What you will do:
Each line from the material with the word "down" in it must be copied.

Stored data:
--*--
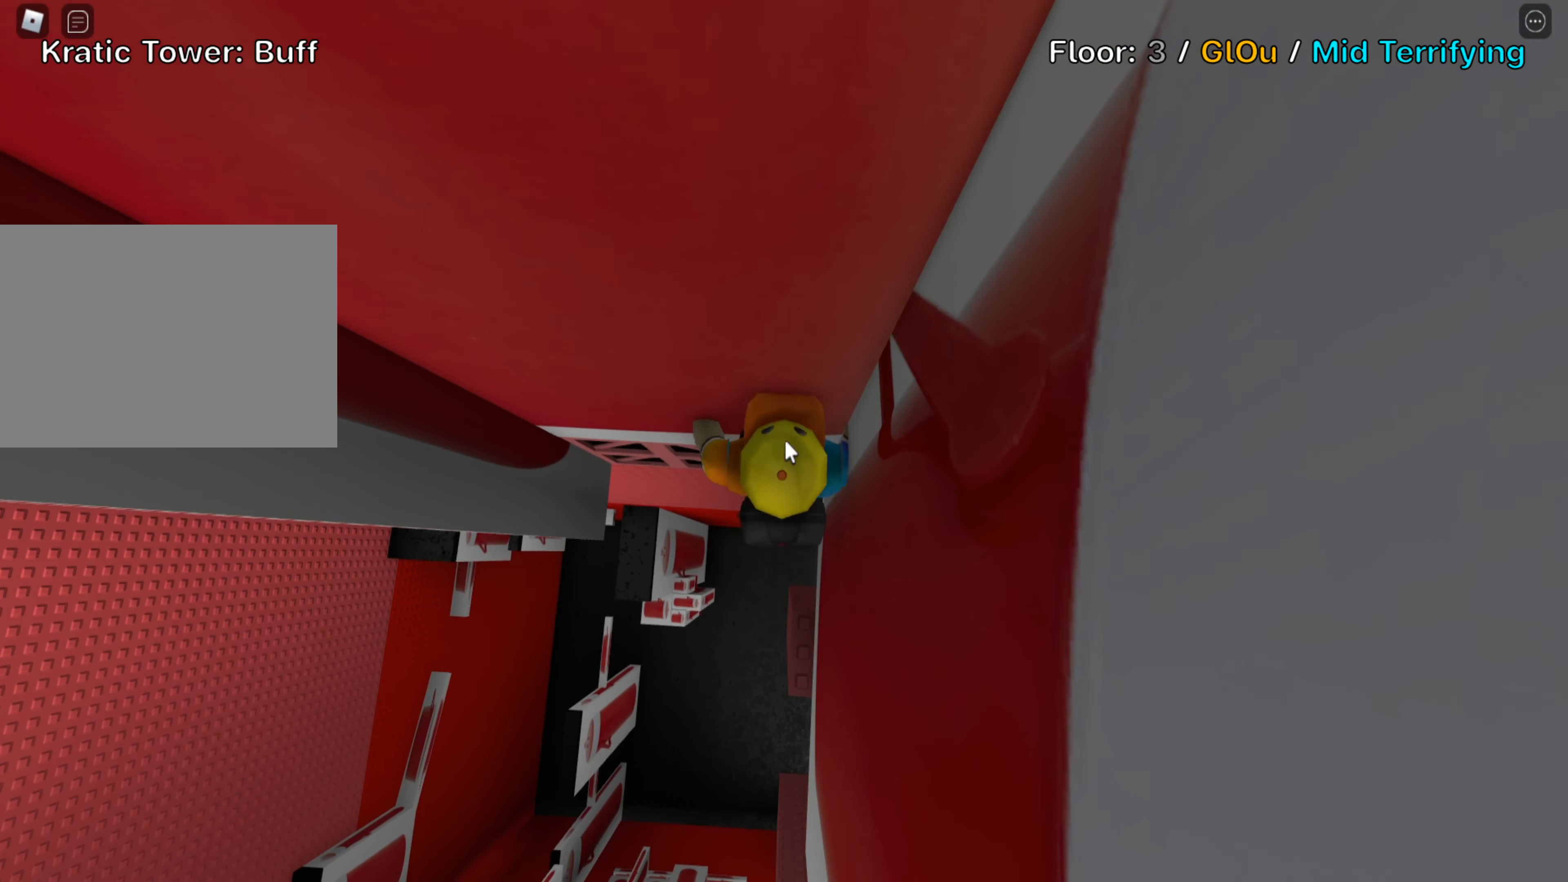
{"keys": [], "events": [[67, "shift", "up"]]}
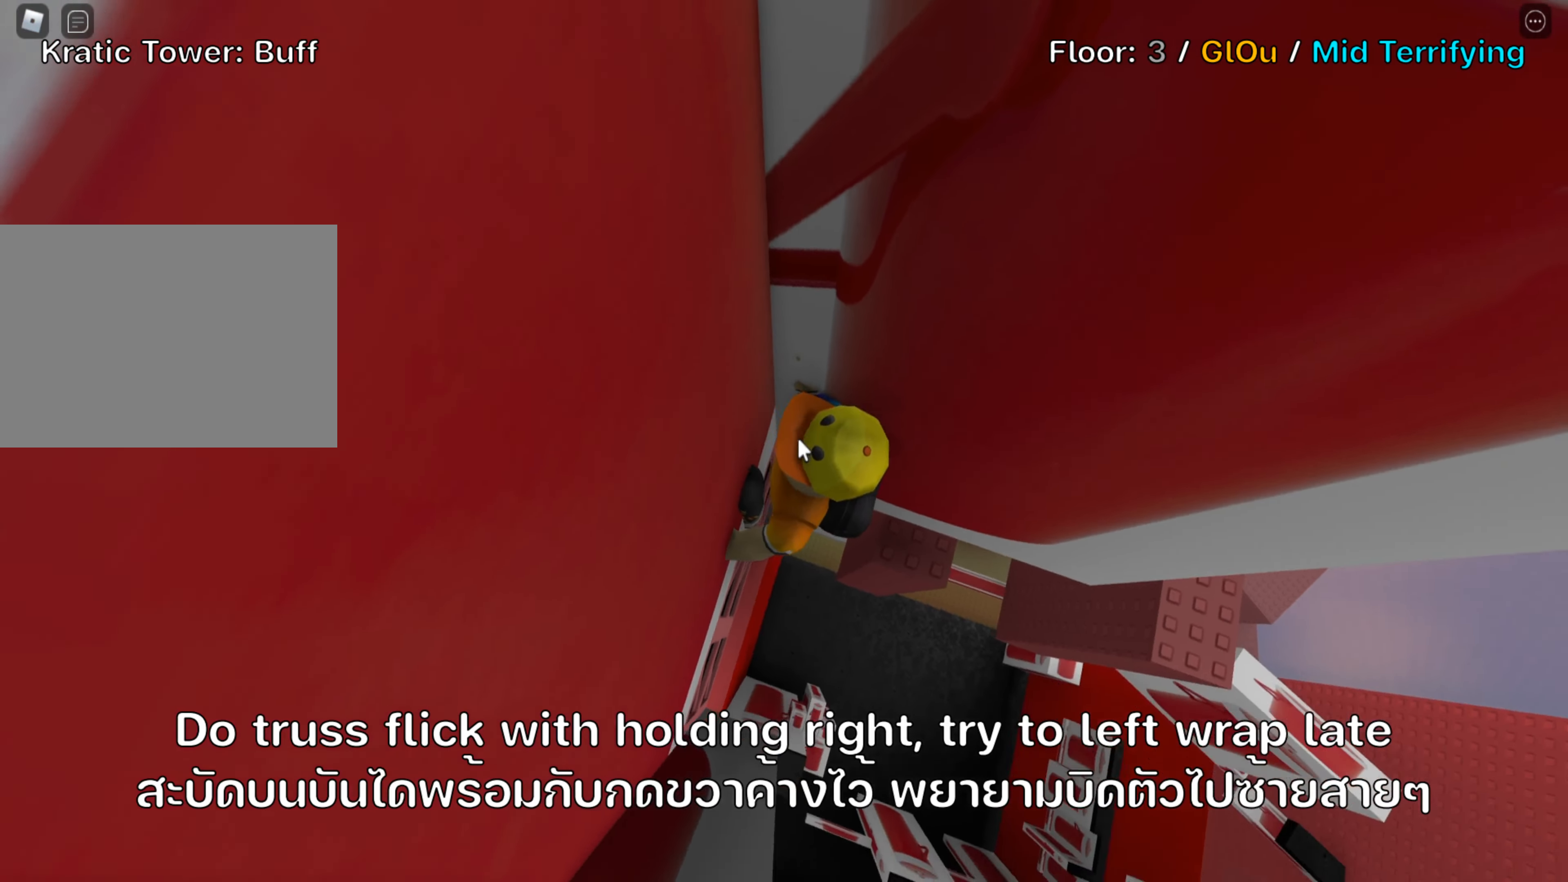
{"keys": ["d", "shift"], "events": [[484, "d", "down"], [500, "shift", "down"]]}
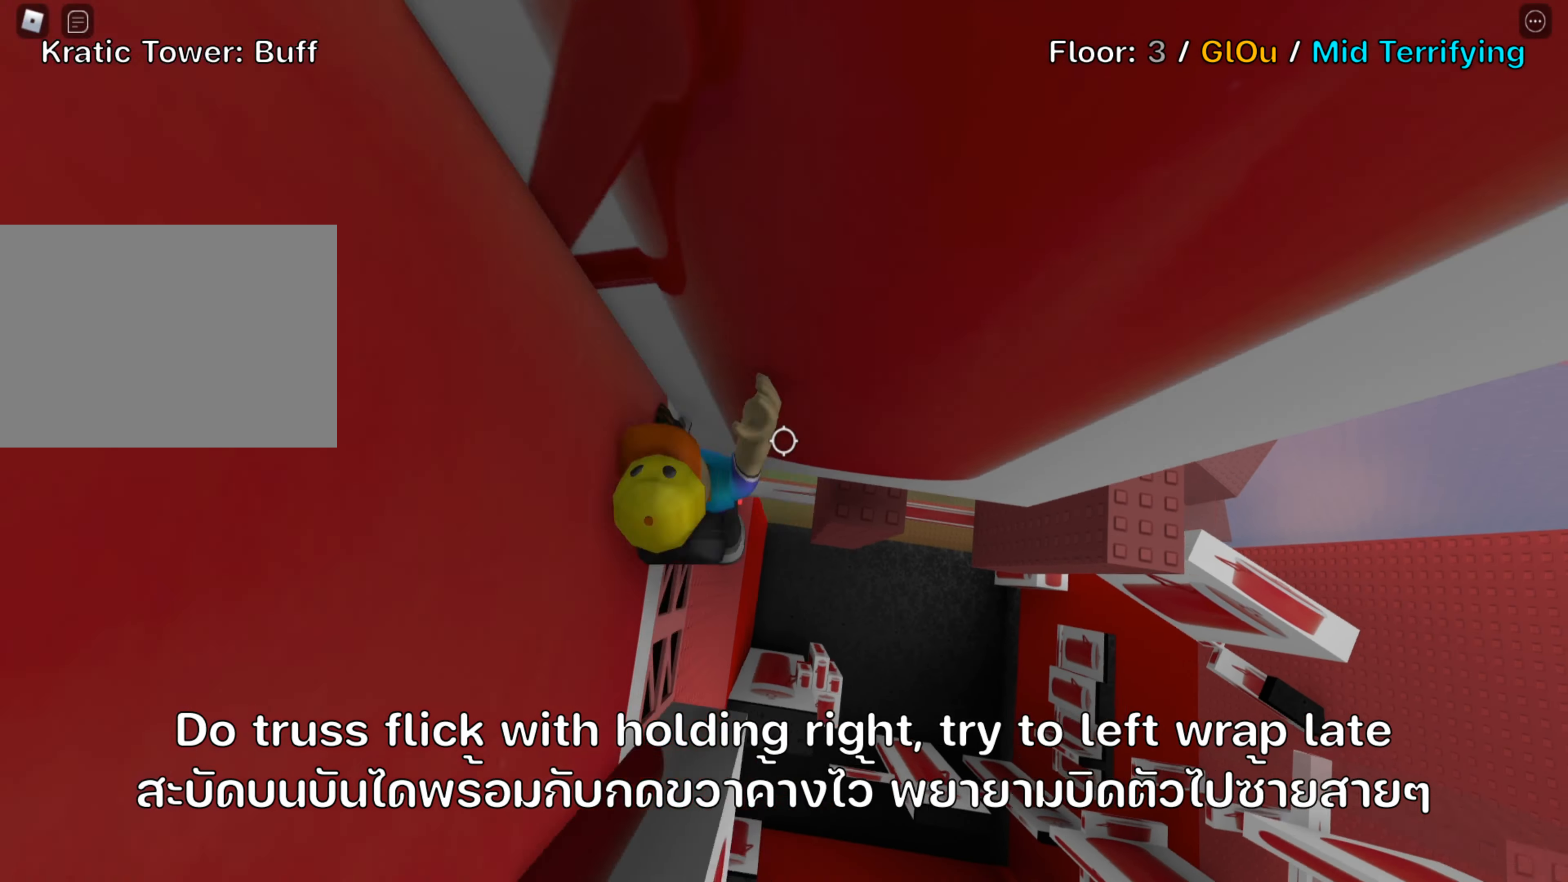
{"keys": ["d"], "events": [[67, "space", "down"], [150, "shift", "up"], [250, "space", "up"]]}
--*--
Task output:
{"keys": ["d", "shift"], "events": [[484, "d", "down"], [500, "shift", "down"]]}
{"keys": ["d"], "events": [[67, "space", "down"], [150, "shift", "up"], [250, "space", "up"]]}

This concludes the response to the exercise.